Paclitaxel and Tacrolimus Coencapsulated Polymeric Micelles That Enhance the Therapeutic Effect of Drug-Resistant Ovarian Cancer.

The combination of chemotherapy drugs and multidrug-resistant reversing agents for treating multidrug resistance in tumors has attracted increasing attention. However, the poor water solubility of some anticancer drugs restricted their clinical application. In this work, we prepared poly(ethylene glycol)-poly(ε-caprolactone) (MPEG-PCL) micelles as a codelivery system to load the chemotherapy drug paclitaxel (PTX) and the multidrug-resistant reversing agent tacrolimus (FK506). The PTX- and FK506-coloaded MPEG-PCL micelles (P-F/M) were prepared by a one-step solid dispersion method without any surfactants, toxic organic solvent, or severe experimental conditions.
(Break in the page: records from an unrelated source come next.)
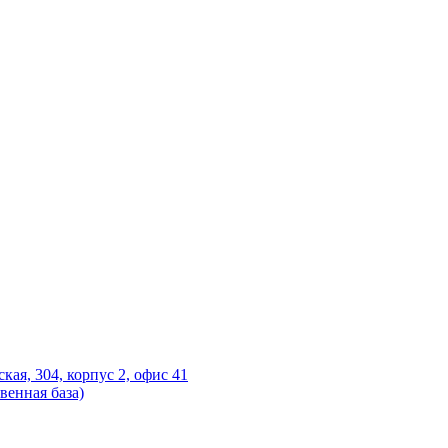
ская, 304, корпус 2, офис 41
венная база)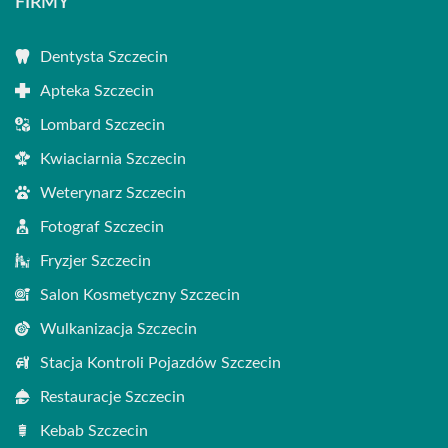
FIRMY
Dentysta Szczecin
Apteka Szczecin
Lombard Szczecin
Kwiaciarnia Szczecin
Weterynarz Szczecin
Fotograf Szczecin
Fryzjer Szczecin
Salon Kosmetyczny Szczecin
Wulkanizacja Szczecin
Stacja Kontroli Pojazdów Szczecin
Restauracje Szczecin
Kebab Szczecin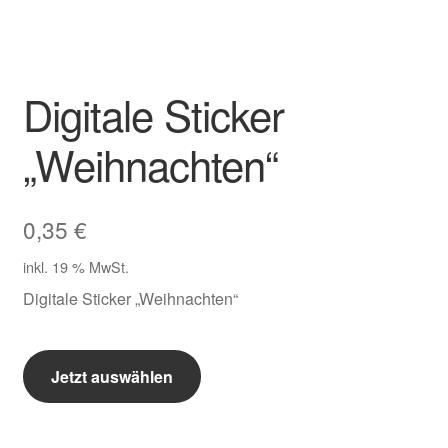
Impressum
Digitale Sticker
Kasse
„Weihnachten“
Mein Konto
Richtlinie für Rückerstattungen und Rückgaben
0,35
€
Über Wohlzeit
inkl. 19 % MwSt.
Digitale Sticker „Weihnachten“
Versandarten
Digitale
Vertrag widerrufen
Jetzt auswählen
Sticker
"Weihnachten"
Widerrufsbelehrung
Menge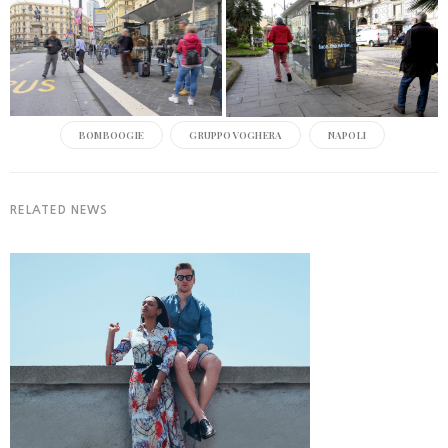
BOMBOOGIE
GRUPPOVOGHERA
NAPOLI
RELATED NEWS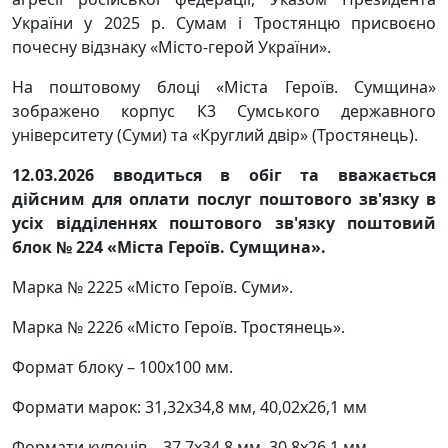
України у 2025 р. Сумам і Тростянцю присвоєно
почесну відзнаку «Місто-герой України».
На поштовому блоці «Міста Героїв. Сумщина»
зображено корпус К3 Сумського державного
університету (Суми) та «Круглий двір» (Тростянець).
12.03.2026 вводиться в обіг та вважається
дійсним для оплати послуг поштового зв'язку в
усіх відділеннях поштового зв'язку поштовий
блок № 224 «Міста Героїв. Сумщина».
Марка № 2225 «Місто Героїв. Суми».
Марка № 2226 «Місто Героїв. Тростянець».
Формат блоку – 100х100 мм.
Формати марок: 31,32х34,8 мм, 40,02х26,1 мм
Формати купонів – 37,7х34,8 мм, 30,8х26,1 мм.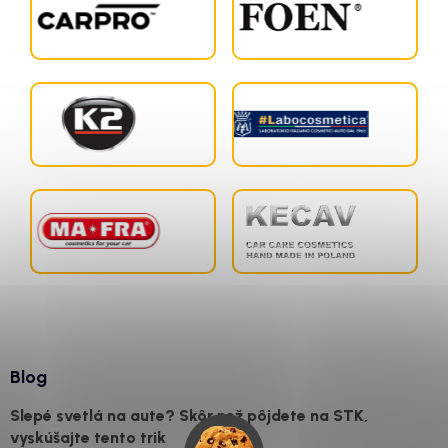
Blog
Slepé svetlá na aute? Skôr než pôjdete na STK,
vyskúšajte tento trik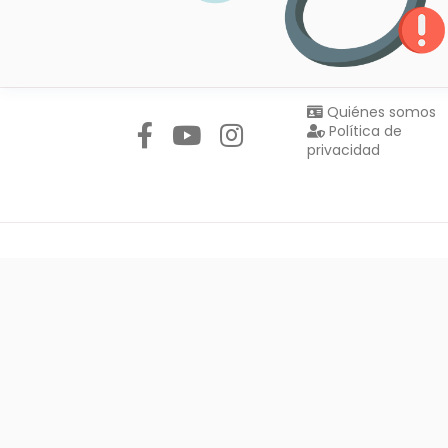
Síguenos en:
Quiénes somos
Política de
privacidad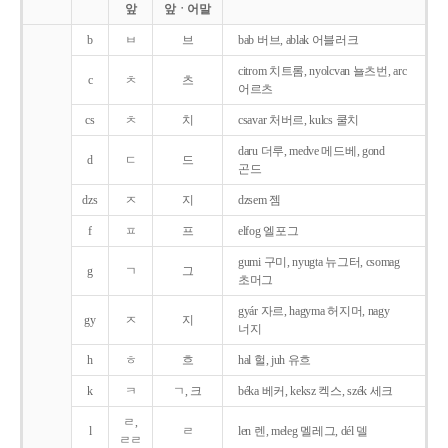
앞
앞ㆍ어말
b
ㅂ
브
bab 버브, ablak 어블러크
citrom 치트롬, nyolcvan 뇰츠번, arc
c
ㅊ
츠
어르츠
cs
ㅊ
치
csavar 처버르, kulcs 쿨치
daru 더루, medve 메드베, gond
d
ㄷ
드
곤드
dzs
ㅈ
지
dzsem 젬
f
ㅍ
프
elfog 엘포그
gumi 구미, nyugta 뉴그터, csomag
g
ㄱ
그
초머그
gyár 자르, hagyma 허지머, nagy
gy
ㅈ
지
너지
h
ㅎ
흐
hal 헐, juh 유흐
k
ㅋ
ㄱ, 크
béka 베커, keksz 켁스, szék 세크
ㄹ,
l
ㄹ
len 렌, meleg 멜레그, dél 델
ㄹㄹ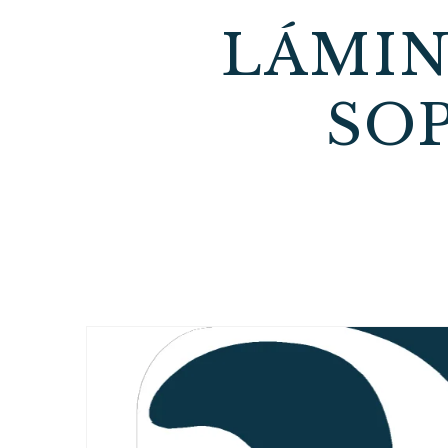
LÁMIN
SO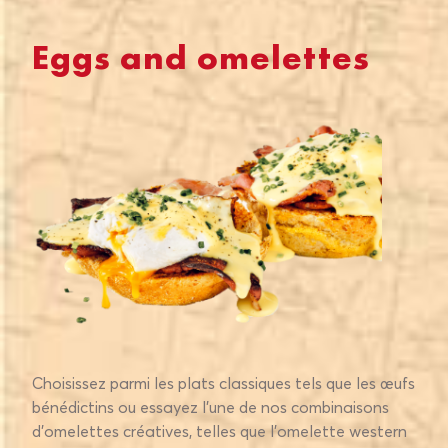
Eggs and omelettes
Choisissez parmi les plats classiques tels que les œufs
bénédictins ou essayez l’une de nos combinaisons
d’omelettes créatives, telles que l’omelette western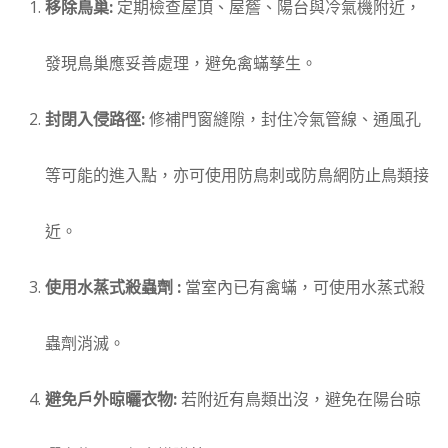
移除鳥巢:
定期檢查屋頂、屋簷、陽台與冷氣機附近，
發現鳥巢應妥善處理，
避免禽蟎孳生。
封閉入侵路徑:
修補門窗縫隙，封住冷氣管線、通風孔
等可能的進入點，亦可使用防鳥刺或防鳥網防止鳥類接
近。
使用水蒸式殺蟲劑 :
當室內已有禽蟎，可使用水蒸式殺
蟲劑消滅。
避免戶外晾曬衣物:
若附近有鳥類出沒，避免在陽台晾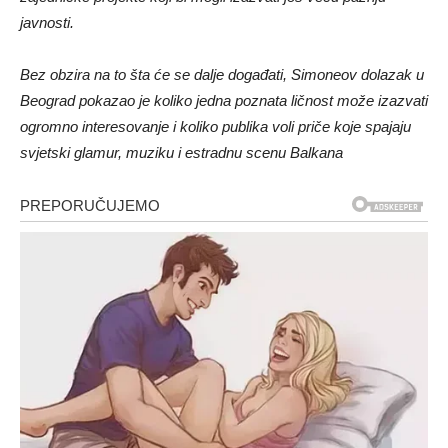
javnosti.
Bez obzira na to šta će se dalje događati, Simoneov dolazak u
Beograd pokazao je koliko jedna poznata ličnost može izazvati
ogromno interesovanje i koliko publika voli priče koje spajaju
svjetski glamur, muziku i estradnu scenu Balkana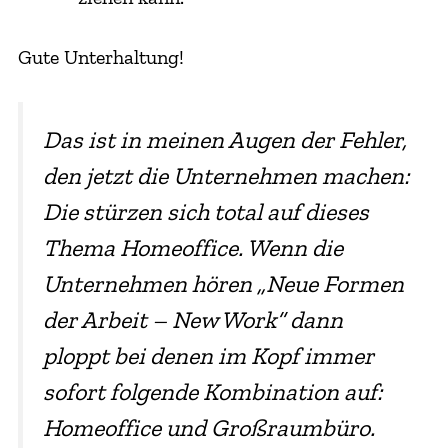
Gute Unterhaltung!
Das ist in meinen Augen der Fehler,
den jetzt die Unternehmen machen:
Die stürzen sich total auf dieses
Thema Homeoffice. Wenn die
Unternehmen hören „Neue Formen
der Arbeit – New Work“ dann
ploppt bei denen im Kopf immer
sofort folgende Kombination auf:
Homeoffice und Großraumbüro.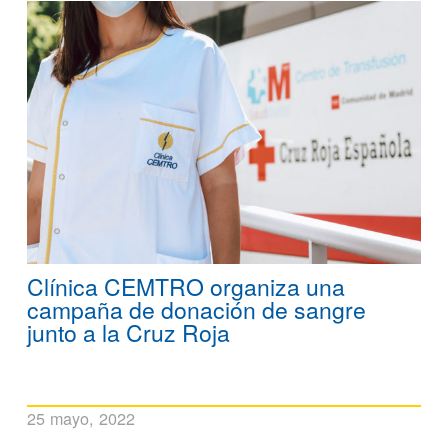
Clínica CEMTRO organiza una
campaña de donación de sangre
junto a la Cruz Roja
25 mayo, 2022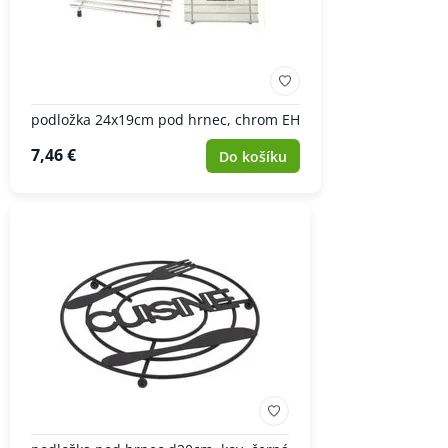
podložka 24x19cm pod hrnec, chrom EH
7,46 €
Do košíku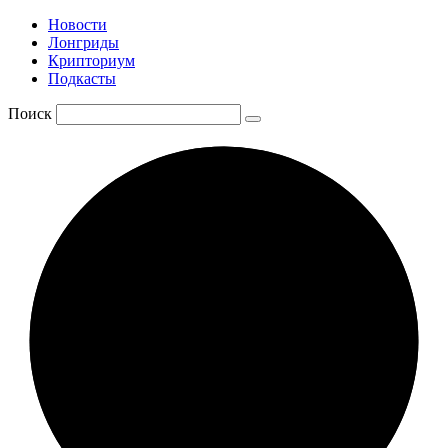
Новости
Лонгриды
Крипториум
Подкасты
Поиск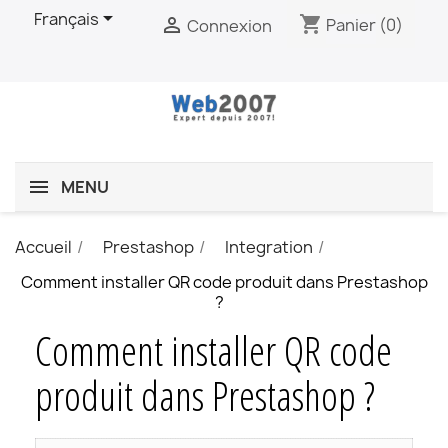

Français
shopping_cart

Panier
(0)
Connexion
MENU
Accueil
Prestashop
Integration
Comment installer QR code produit dans Prestashop
?
Comment installer QR code
produit dans Prestashop ?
P-F/M had small particle size (28.7 ± 3.2 nm) and high encapsulation efficiency (99.3 ± 0.5%). Compared with A2780s cells (PTX-sensitive human ovarian cancer cells), P-F/M showed a stronger cytotoxicity and an improving intracellular drug concentration of PTX than PTX-loaded micelles (PTX/M) in A2780/T cells (PTX-resistant human ovarian cancer cells). Furthermore, a P-F/M codelivery system showed a more significant G2/M arrest and apoptosis induction effects, as well as activating apoptosis protein signaling pathway, in A2780/T cells than in A2780s cells. In summary, the results suggested that the codelivery micelles of PTX and FK506 may serve as a potential candidates against MDR human ovarian cancer.